The records Block Start

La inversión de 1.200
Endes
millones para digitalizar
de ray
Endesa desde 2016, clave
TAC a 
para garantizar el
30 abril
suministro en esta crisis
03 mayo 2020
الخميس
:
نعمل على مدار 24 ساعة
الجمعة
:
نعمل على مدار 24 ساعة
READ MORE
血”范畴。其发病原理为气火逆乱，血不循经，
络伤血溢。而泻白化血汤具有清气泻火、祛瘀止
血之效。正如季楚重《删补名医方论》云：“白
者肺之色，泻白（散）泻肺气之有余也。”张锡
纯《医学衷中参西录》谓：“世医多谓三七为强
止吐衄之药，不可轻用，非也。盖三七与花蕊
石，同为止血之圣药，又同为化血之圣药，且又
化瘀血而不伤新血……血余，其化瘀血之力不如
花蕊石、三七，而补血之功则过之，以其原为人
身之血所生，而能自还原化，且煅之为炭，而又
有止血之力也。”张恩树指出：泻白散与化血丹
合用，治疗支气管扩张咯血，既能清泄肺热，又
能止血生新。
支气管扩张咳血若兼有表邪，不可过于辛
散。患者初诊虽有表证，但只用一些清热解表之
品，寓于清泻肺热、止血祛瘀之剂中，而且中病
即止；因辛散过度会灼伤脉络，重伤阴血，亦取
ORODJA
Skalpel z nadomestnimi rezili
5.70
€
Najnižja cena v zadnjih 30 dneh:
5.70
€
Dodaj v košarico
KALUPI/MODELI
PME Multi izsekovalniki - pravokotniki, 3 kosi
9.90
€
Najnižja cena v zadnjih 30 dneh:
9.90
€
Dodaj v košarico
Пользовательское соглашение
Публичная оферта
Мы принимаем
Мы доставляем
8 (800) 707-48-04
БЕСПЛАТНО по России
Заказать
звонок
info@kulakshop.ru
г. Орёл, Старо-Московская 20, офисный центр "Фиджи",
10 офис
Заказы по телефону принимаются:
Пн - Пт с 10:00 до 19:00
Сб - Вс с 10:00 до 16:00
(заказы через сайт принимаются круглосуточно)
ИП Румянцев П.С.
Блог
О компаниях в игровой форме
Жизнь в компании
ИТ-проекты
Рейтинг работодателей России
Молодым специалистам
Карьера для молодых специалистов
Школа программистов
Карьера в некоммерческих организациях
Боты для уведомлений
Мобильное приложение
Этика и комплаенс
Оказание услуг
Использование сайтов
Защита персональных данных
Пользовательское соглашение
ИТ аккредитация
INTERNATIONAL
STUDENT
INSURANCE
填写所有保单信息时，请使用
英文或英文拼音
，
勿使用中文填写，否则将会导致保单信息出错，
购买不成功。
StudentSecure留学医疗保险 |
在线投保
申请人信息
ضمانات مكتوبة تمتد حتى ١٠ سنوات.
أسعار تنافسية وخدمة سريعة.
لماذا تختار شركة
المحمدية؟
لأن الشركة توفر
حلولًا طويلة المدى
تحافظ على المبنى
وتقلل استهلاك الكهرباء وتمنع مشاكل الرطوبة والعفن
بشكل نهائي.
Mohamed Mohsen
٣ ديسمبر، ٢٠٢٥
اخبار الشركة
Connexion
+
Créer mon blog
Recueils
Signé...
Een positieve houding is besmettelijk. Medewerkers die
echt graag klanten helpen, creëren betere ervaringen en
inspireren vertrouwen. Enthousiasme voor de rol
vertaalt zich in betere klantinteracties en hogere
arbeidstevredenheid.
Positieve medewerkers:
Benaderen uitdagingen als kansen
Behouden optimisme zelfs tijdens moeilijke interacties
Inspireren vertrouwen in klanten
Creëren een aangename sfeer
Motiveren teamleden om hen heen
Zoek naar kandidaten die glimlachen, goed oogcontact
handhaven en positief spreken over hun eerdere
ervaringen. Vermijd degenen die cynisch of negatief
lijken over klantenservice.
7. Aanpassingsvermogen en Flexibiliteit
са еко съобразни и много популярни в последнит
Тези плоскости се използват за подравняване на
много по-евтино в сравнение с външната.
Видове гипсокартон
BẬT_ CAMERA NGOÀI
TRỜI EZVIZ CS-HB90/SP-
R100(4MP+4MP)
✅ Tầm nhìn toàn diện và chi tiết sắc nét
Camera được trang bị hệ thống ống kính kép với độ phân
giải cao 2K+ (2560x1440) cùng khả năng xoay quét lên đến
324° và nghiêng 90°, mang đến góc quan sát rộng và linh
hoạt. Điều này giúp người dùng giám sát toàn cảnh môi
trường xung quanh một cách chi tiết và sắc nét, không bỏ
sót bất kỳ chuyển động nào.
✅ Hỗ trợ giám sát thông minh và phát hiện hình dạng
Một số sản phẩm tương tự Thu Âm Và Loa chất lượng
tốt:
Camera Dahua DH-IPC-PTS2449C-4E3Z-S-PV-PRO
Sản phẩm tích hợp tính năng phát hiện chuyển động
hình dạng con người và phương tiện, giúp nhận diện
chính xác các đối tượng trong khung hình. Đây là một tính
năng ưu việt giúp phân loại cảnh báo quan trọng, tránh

The records Block End

The lines holding the string "para" in the listing above are what you should copy out.

Response area:
millones para digitalizar
para garantizar el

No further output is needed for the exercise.